(Stored data)
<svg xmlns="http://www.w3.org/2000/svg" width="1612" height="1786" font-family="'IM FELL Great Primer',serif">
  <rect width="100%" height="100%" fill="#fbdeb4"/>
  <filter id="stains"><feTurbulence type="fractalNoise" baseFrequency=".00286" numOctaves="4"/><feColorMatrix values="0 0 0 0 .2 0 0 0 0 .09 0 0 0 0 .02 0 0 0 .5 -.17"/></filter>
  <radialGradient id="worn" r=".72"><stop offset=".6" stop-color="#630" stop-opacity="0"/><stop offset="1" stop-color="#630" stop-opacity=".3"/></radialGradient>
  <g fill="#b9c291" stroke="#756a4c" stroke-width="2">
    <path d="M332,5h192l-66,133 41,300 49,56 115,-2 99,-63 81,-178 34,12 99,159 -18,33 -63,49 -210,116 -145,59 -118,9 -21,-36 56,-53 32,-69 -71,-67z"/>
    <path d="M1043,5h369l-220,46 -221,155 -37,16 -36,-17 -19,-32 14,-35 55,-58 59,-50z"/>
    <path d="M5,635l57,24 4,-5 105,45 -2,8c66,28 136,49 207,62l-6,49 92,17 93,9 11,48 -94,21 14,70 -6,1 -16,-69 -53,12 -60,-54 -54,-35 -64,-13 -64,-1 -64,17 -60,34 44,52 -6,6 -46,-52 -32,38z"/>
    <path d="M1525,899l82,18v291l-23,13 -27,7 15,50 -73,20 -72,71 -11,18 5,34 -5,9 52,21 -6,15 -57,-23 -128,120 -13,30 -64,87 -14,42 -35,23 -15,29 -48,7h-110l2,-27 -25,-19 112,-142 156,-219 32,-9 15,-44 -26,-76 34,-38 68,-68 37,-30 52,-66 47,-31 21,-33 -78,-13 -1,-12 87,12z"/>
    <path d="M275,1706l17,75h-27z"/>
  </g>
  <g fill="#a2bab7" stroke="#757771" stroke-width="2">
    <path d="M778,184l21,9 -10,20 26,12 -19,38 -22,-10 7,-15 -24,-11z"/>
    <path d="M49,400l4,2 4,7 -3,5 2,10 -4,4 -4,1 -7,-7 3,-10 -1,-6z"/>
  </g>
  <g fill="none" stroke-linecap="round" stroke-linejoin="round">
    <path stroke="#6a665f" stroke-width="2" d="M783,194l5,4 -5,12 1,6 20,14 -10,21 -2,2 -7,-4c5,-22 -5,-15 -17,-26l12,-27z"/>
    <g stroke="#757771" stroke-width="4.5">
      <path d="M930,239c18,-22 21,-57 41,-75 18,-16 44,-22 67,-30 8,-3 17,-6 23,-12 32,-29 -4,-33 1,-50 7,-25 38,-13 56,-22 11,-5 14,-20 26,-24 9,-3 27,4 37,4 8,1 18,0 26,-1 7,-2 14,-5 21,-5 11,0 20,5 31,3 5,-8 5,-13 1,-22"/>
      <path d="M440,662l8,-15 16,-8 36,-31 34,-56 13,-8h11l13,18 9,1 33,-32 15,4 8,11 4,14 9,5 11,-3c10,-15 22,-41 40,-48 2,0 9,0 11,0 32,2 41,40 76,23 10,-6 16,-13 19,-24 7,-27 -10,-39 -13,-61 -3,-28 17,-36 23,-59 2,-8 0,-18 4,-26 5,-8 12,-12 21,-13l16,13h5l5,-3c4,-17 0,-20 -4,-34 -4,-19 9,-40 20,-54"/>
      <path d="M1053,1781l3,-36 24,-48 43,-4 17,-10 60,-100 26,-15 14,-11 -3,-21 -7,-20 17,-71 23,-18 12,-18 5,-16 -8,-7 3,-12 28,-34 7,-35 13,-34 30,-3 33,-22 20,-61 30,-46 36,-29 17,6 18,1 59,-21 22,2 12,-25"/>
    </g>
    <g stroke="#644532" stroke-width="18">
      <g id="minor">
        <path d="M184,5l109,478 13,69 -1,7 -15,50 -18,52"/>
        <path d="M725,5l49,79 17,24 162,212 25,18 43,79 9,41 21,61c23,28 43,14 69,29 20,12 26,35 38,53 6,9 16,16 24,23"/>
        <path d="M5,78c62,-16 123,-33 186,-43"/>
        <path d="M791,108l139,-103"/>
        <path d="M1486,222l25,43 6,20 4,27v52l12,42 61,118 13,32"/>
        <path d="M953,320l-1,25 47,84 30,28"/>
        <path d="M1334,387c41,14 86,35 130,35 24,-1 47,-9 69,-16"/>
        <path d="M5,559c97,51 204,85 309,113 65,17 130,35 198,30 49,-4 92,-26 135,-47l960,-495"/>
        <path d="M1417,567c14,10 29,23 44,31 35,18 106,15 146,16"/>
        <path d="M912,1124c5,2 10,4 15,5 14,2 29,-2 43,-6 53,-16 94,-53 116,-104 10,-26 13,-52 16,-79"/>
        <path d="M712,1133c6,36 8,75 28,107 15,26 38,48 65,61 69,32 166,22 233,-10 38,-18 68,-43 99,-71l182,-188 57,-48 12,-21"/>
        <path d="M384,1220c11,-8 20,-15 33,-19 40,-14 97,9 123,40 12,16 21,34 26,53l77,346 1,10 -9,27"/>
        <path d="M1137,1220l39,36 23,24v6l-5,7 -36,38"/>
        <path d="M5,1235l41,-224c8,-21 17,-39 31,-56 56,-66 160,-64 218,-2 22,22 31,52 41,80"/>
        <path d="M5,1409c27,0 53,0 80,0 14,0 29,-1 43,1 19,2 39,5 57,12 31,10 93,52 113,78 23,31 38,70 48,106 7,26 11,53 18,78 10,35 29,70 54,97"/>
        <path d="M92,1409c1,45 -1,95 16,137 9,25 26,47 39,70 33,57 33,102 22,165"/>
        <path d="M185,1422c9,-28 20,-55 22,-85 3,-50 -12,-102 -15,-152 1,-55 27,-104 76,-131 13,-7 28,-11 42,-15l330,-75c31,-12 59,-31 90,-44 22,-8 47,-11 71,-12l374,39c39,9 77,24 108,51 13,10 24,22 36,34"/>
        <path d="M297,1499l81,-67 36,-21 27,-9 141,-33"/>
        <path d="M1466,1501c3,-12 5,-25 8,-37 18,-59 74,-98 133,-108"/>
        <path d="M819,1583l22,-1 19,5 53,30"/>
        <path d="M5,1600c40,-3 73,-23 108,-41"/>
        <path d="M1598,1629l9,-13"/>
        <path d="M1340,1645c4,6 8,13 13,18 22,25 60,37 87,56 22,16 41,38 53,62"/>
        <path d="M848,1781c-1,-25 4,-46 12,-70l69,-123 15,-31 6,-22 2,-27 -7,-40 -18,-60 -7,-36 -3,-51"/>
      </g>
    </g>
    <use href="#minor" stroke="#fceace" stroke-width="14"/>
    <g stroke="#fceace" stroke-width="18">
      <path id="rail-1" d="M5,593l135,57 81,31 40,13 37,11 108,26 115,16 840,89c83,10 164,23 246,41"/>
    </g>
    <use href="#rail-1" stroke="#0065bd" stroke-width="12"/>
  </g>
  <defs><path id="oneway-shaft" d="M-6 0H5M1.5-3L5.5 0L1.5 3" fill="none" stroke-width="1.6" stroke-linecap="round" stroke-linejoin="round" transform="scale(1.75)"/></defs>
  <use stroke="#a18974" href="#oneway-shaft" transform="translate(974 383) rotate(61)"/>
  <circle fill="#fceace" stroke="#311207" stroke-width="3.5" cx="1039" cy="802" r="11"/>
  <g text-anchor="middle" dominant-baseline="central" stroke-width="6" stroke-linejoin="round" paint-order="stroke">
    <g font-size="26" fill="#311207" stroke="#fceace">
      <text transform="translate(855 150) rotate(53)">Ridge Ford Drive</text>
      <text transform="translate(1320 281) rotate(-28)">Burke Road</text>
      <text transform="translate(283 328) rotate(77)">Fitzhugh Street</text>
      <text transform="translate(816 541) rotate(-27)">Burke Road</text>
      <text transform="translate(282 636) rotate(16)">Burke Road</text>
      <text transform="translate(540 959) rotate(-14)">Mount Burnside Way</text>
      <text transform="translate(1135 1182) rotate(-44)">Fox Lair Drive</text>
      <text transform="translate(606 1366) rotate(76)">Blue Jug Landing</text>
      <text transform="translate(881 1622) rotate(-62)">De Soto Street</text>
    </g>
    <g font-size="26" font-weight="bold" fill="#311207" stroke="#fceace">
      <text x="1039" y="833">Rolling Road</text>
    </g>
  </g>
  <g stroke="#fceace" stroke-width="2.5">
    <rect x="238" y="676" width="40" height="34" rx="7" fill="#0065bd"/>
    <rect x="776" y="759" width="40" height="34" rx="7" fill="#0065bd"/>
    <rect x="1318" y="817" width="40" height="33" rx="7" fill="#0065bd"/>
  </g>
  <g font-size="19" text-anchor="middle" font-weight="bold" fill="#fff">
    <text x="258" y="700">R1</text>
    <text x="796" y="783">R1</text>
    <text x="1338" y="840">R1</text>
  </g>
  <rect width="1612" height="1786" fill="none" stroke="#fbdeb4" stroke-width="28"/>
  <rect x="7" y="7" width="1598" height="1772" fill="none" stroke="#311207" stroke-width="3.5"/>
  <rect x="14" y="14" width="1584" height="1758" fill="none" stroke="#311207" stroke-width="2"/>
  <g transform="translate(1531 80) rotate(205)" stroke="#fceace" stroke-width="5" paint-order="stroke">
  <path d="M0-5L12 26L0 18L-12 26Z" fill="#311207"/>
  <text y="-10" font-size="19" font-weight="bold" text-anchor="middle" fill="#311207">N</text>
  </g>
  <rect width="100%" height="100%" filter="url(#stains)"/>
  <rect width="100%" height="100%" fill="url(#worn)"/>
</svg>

### Requirement
List every line above containing the word "worn".

### Result
  <radialGradient id="worn" r=".72"><stop offset=".6" stop-color="#630" stop-opacity="0"/><stop offset="1" stop-color="#630" stop-opacity=".3"/></radialGradient>
  <rect width="100%" height="100%" fill="url(#worn)"/>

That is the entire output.